Outside yet another asteroid bolted past the window, glancing the Starflyers’s rudimentary shielding while the comm device was being passed forward.
“I’m the fucker, don’t sweat it. Yeah, we have TWO seats free but you seemed too busy hitting on… No, he’s just drunk as always and –“
“I’m not drunk, I’m on cardamine man!”
The pilot let out a sigh of intensity only matched by the noise an exhaling whale can produce, before he hurled a heavy space-glove at the unsuspecting passenger’s face.
“Ethanol is not cardamine and your girlfriend is not sitting here. Oh, he just hung up.”
“Yeah, Pelham, you’re just as alone as an asteroid is in Manhattan’s orbit.”

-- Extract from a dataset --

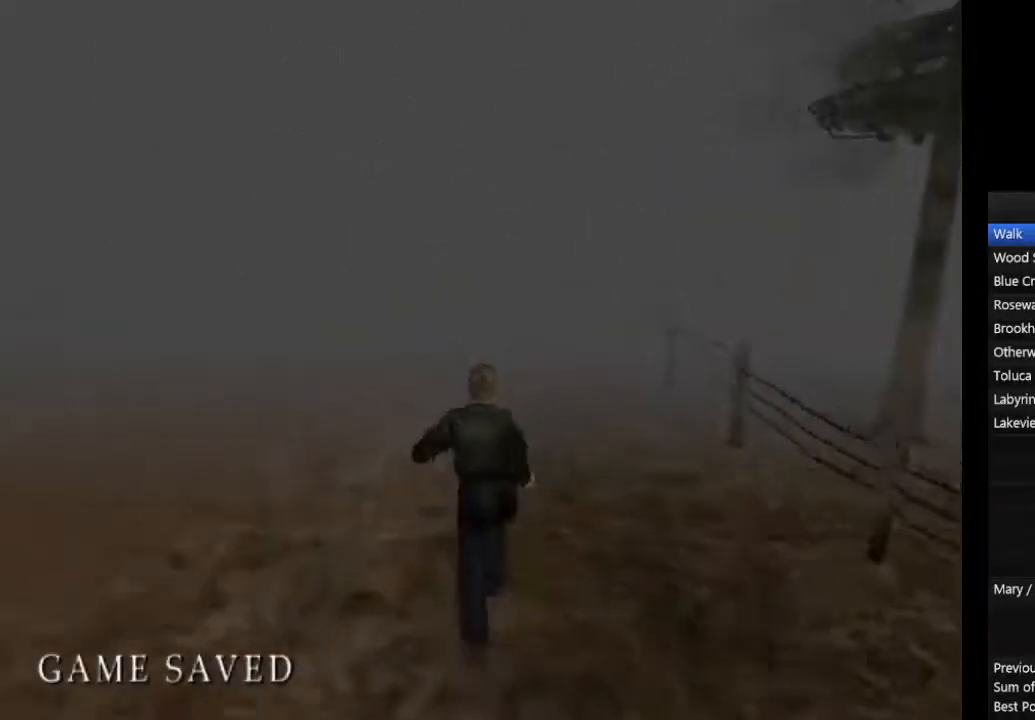
{"dt_ms": 500, "buttons": ["CIRCLE"], "left_stick": "center", "right_stick": "center", "events": [[67, "L1", "up"], [167, "L1", "down"], [267, "L1", "up"], [333, "L1", "down"], [433, "L1", "up"]]}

The comm device made another ceremonious journey to the back seat again, now accompanied by the engine’s soft hum. A few seconds later the tiny bubble of air once again played the role of a bridge between some dead musicians’ vision and the brains of the three. Brainwaves to airwaves and back to brainwaves, so went the transfer of things between human beings. Primitive.
Not overly large, but neither overly small, a space rock smashed through the feeble shielding with terrifying ease, utterly obliterating the fragile husk, scattering its content across the vast emptiness of space. A beam of light reflected from the planet below would let the non-existent eyes of an immaterial observer see a pink puff of crystals – all that was left from the three young men - and an imaginary female.
There, on a crowded planet where the party had ended, I stood enshrouded in a mist of alcohol and gloom; sad for they didn't care to fly me home.